-- GIVEN TEXT follows --

Or he may have been sacrificed in order to facilitate the return of the workers in stucco whom he had superseded on the Sacro Monte. He may have been goaded into some imprudence which was seized upon as a pretext for shutting him up; at any rate, the fact that when in 1587 he inherited his father’s property at Dinant, his trustee (he being expressly stated to be “expatrie”) was “datif,” “dativus,” appointed not by himself but by the court, lends colour to the statement that he was not his own master at the time; for in later kindred deeds, now at Namur, he appoints his own trustee. I suppose, then, that Tabachetti was shut up in a madhouse at Varallo for a considerable time, during which I can find no trace of him, but that eventually he escaped or was released.

Whether he was a fugitive, or whether he was let out from prison, he would in either case, in all reasonable probability, turn his face homeward. If he was escaping, he would make immediately for the Savoy frontier, within which Saas then lay. He would cross the Baranca above Fobello, coming down on to Ponte Grande in the Val Anzasca. He would go up the Val Anzasca to Macugnaga, and over the Monte Moro, which would bring him immediately to Saas. Saas, therefore, is the nearest and most natural place for him to make for, if he were flying from Varallo, and here I suppose him to have halted.

-- GIVEN TEXT concluded --
-- DATA SUPPLIED follows --

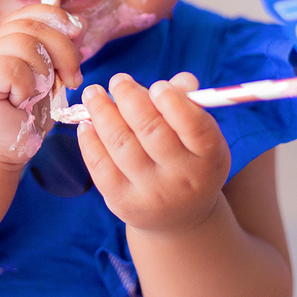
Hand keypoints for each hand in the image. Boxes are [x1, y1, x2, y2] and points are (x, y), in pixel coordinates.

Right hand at [0, 4, 83, 166]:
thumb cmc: (25, 116)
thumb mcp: (52, 79)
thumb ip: (62, 51)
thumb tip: (79, 24)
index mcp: (10, 37)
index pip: (35, 12)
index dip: (61, 21)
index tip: (78, 43)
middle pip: (34, 25)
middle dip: (64, 51)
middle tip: (72, 80)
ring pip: (23, 43)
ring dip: (44, 72)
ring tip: (42, 93)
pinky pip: (10, 67)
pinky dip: (25, 86)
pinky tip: (21, 101)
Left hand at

-- DATA SUPPLIED concluded --

▶ **EXERCISE SET**:
(a) Answer these questions from the passage about Tabachetti:
(i) In what year did he inherit his father's property at Dinant?
(ii) Where are the later kindred deeds in which he appoints his own trustee?
(iii) Which mountain would bring him immediately to Saas?
(b) Retype everything in the passage about Tabachetti from "Whether he was a" down to "to have halted.".
(c) Write what comes next in the passage about Tabachetti, picking up after its final sentence.
These rows have no connection to the text about Tabachetti.

▶ **ANSWERS TO THIS EXERCISE**:
(a)
(i) 1587
(ii) Namur
(iii) The Monte Moro

(b)
Whether he was a fugitive, or whether he was let out from prison, he would in either case, in all reasonable probability, turn his face homeward. If he was escaping, he would make immediately for the Savoy frontier, within which Saas then lay. He would cross the Baranca above Fobello, coming down on to Ponte Grande in the Val Anzasca. He would go up the Val Anzasca to Macugnaga, and over the Monte Moro, which would bring him immediately to Saas. Saas, therefore, is the nearest and most natural place for him to make for, if he were flying from Varallo, and here I suppose him to have halted.

(c)
It so happened that on the 9th of September, 1589, there was one of the three great outbreaks of the Mattmark See that have from time to time devastated the valley of Saas. {15} It is probable that the chapels were decided upon in consequence of some grace shown by the miraculous picture of the Virgin, which had mitigated a disaster occurring so soon after the anniversary of her own Nativity. Tabachetti, arriving at this juncture, may have offered to undertake them if the Saas people would give him an asylum. Here, at any rate, I suppose him to have stayed till some time in 1590, probably the second half of it, his design of eventually returning home, if he ever entertained it, being then interrupted by a summons to Crea near Casale, where I believe him to have worked with a few brief interruptions thenceforward for little if at all short of half a century, or until about the year 1640. I admit, however, that the evidence for assigning him so long a life rests solely on the supposed identity of the figure known as “Il Vecchietto,” in the Varallo Descent from the Cross chapel, with the portrait of Tabachetti himself in the Ecce Homo chapel, also at Varallo.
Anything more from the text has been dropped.